ACTIVITY: Tally the lines below that contain "GFLOPS". The number is the whole answer.

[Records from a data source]
——

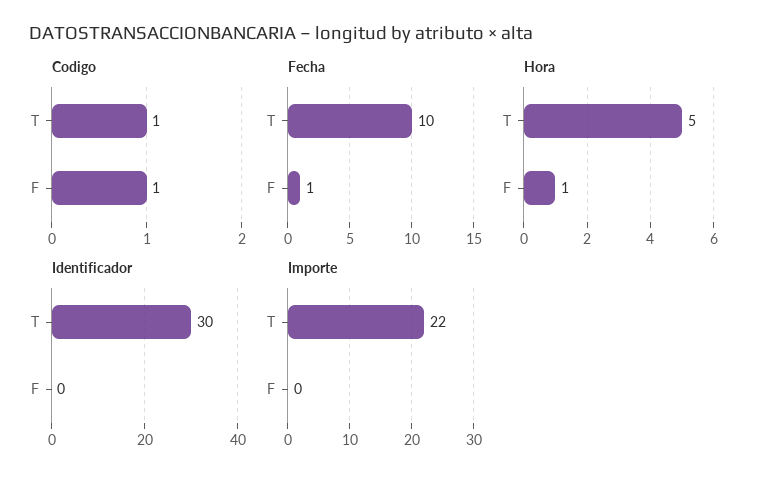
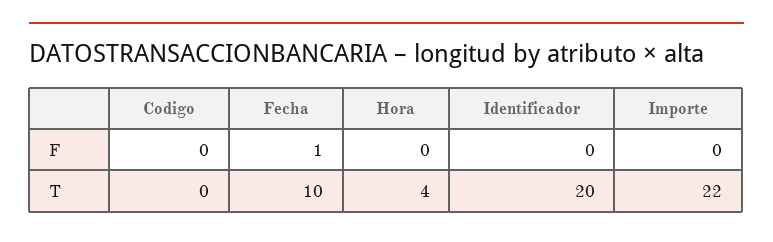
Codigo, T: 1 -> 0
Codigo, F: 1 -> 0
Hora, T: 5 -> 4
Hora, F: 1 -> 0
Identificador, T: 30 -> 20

——

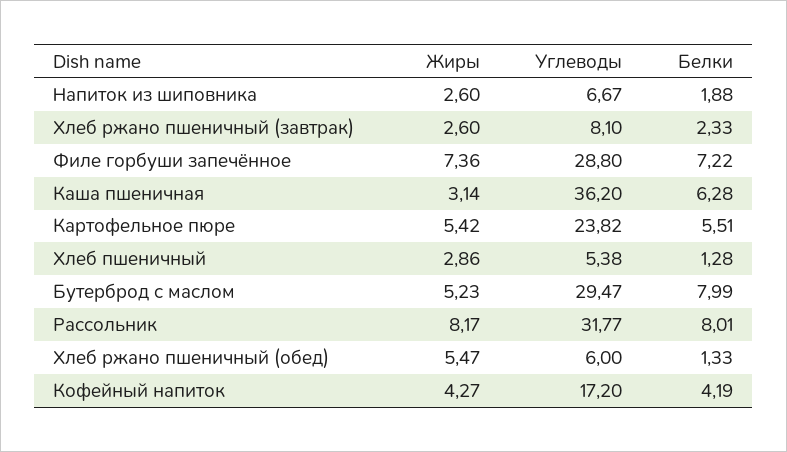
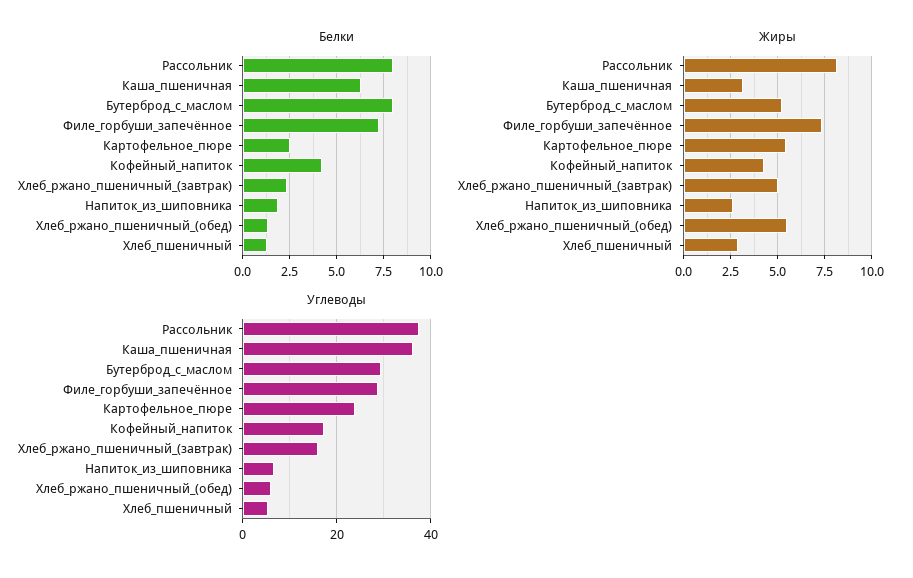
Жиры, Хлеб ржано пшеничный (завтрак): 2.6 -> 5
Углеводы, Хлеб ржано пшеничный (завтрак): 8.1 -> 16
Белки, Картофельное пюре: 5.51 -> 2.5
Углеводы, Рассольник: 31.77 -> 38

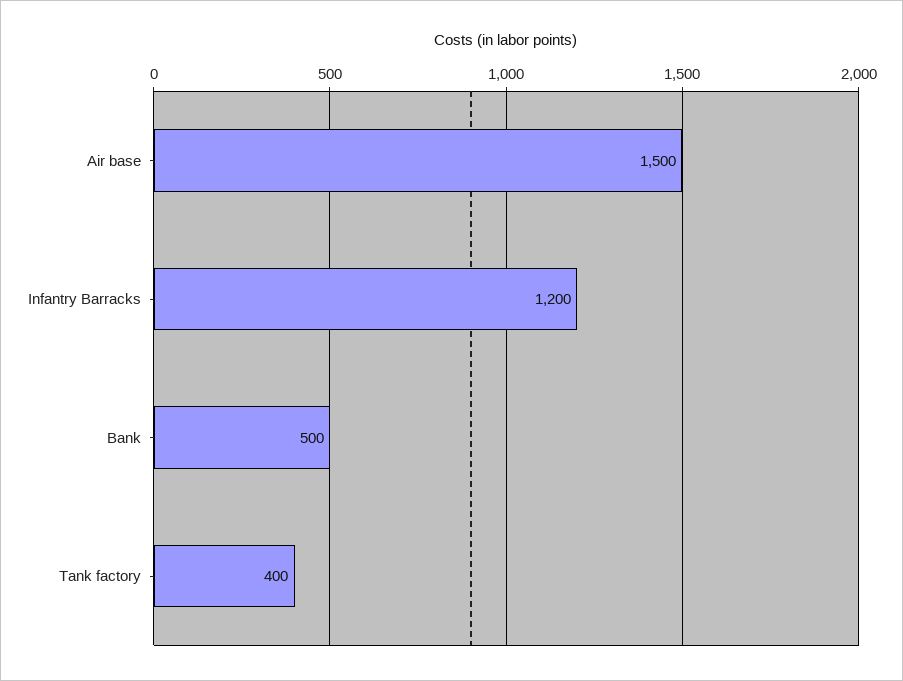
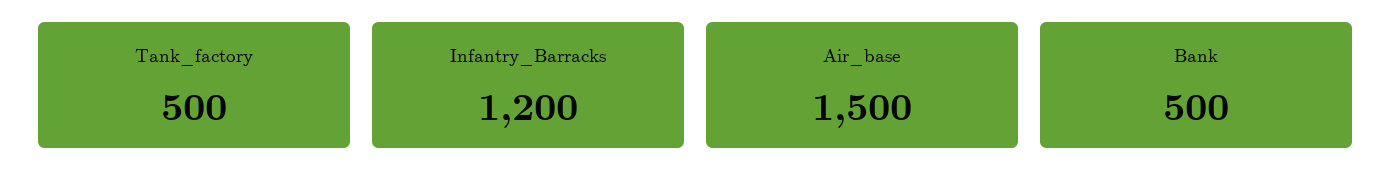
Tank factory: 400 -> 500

——

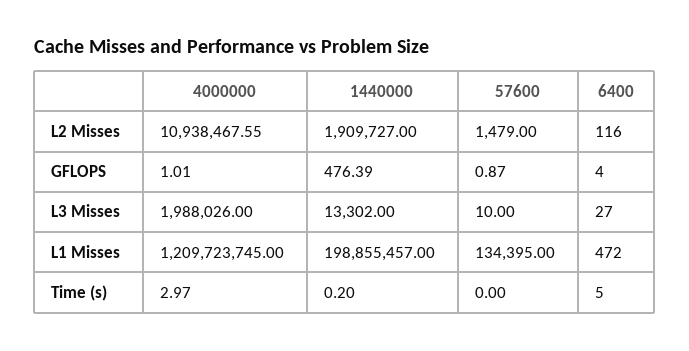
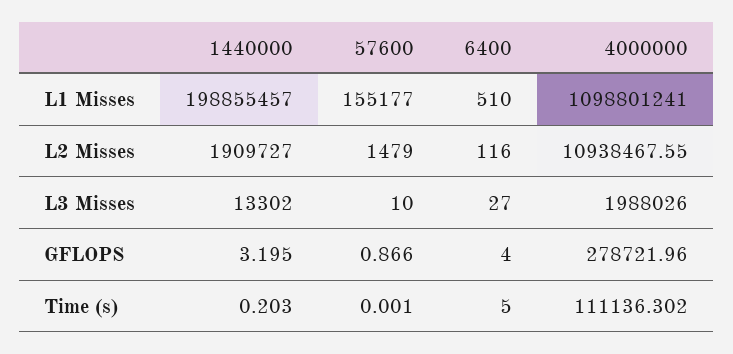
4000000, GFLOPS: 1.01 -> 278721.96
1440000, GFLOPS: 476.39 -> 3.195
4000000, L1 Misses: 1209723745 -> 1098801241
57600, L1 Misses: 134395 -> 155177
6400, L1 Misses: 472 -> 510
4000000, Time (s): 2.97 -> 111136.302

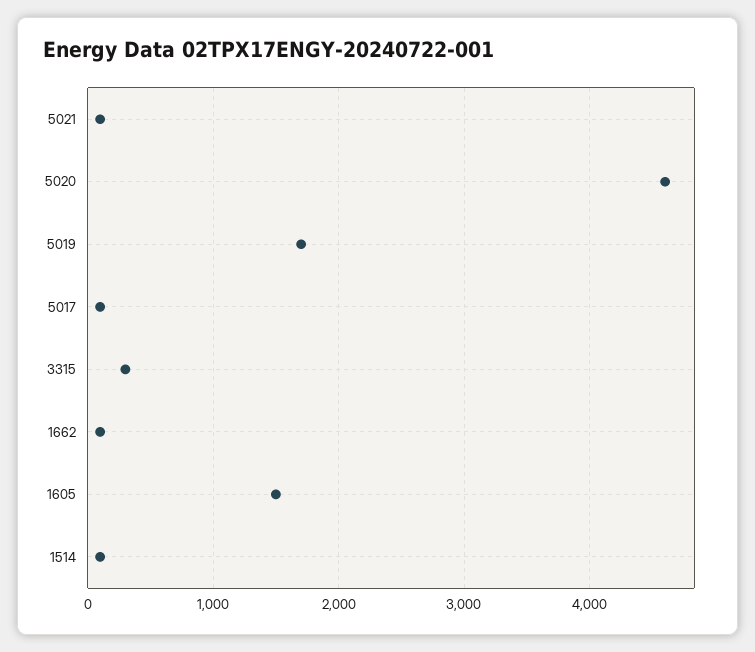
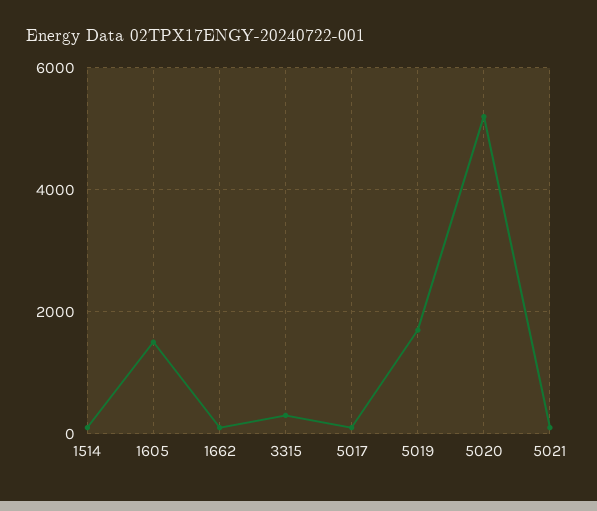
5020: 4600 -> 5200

——

ANSWER SPACE: 2